贈り物
····目が覚めると木を叩く鈍く乾いた音がした。これはガウツとの暮らしが始まってすぐの頃のわたしの記憶だと気づく。
わたしは三歳の時に拾われてからの記憶が、ずっと頭に残っている。見ず知らずの子供、それも幼い女の子とあって、ガウツはすごく気を使って育てようと苦労していたと思う。
わたしが眠っている間、幼い子供と一緒に山小屋で暮らすにはどうしたらいいのかを悩み考えていたガウツは、小屋を拡張しようと思いついたようだ。記憶に残る木材の響きはこの時の音だ。
わたしの部屋と、ガウツ自身の部屋をつくり元の小屋とつなぐ。水場近くには湯船まであり、暖炉で焼いた石を湯船に貯めた水に入れれば、温泉のように身体を温められた。暑い夏場でも山の中の気候は涼しくて、水は冷たい。
台所とお手洗いは水場の近くにつくってあった。汚れた水が入りこまないように、川から引いた水路の小川から元の川の下流域へ流す。ガウツは小川を流れるうちに浄化されるようにしていた。ラズク村とは使う川が違うので文句もなかった。
建物が増えたので山小屋は柵で囲い、猛獣の侵入を防ぐようになっていた。柵というより壁かな。

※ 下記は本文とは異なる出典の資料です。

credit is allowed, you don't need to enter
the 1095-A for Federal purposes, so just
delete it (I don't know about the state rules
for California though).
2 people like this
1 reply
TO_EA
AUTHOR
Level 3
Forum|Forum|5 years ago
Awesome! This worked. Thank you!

わたしはガウツに慣れ、彼の側で作業を手伝うようになっていた。
伐り倒した材木の枝葉を払ったり、薪になるものを集めたり、飲み水やお風呂で使う水を汲み上げたりと、毎日が忙しい。
ラズク村にいるサンドラが心配していてしょっちゅう見に来ていた。
二人の為に料理を持って来て一緒に食べ、仕事や狩りの仕方しか教えないガウツにかわり、わたしに本を読んだり調理を教えたりしてくれた。
設備の大半はガウツがサンドラに怒られて作ったもので、飾り気のない無骨なだけの山小屋は今や別荘のようになっていたっけ。
ガウツは材木をサラスナへ運ぶ時は、たとえ足手まといでもわたしを連れて行く。
町ではレミールが待っていて、貴族相手にも通じる礼儀作法や文字や魔法の事を教えてくれるからだ。
魔法については、わたしも困惑したのを覚えている。
この時のわたしは魔法の力は誰にでも使えると思っていたし、魔法の言葉など唱えなくても魔法は魔法の力になるのを知っていたからだ。
ただ色々と教わるうちに、世の中にある魔法は呪文の詠唱であれ、魔法の文字であれ、魔法の力を制限したり制御したりする為のものだとわかってからは自分が違うのだと認識するようになった。
ガウツには両手の甲に浮かぶ紋様の事を教えて、見てもらっていた。
その紋様を見たガウツは、他人には見せるなと真剣な顔になった。
同じように表情を変えた父親だった男の顔を思い出し、わたしは震える。
また捨てられる、そう思ってしまった。
ガウツはわたしの頭を優しく撫でながらそっと抱きしめた。
ガウツはレミールに頼み、肌に優しく丈夫な手袋をわたしにプレゼントしてくれた。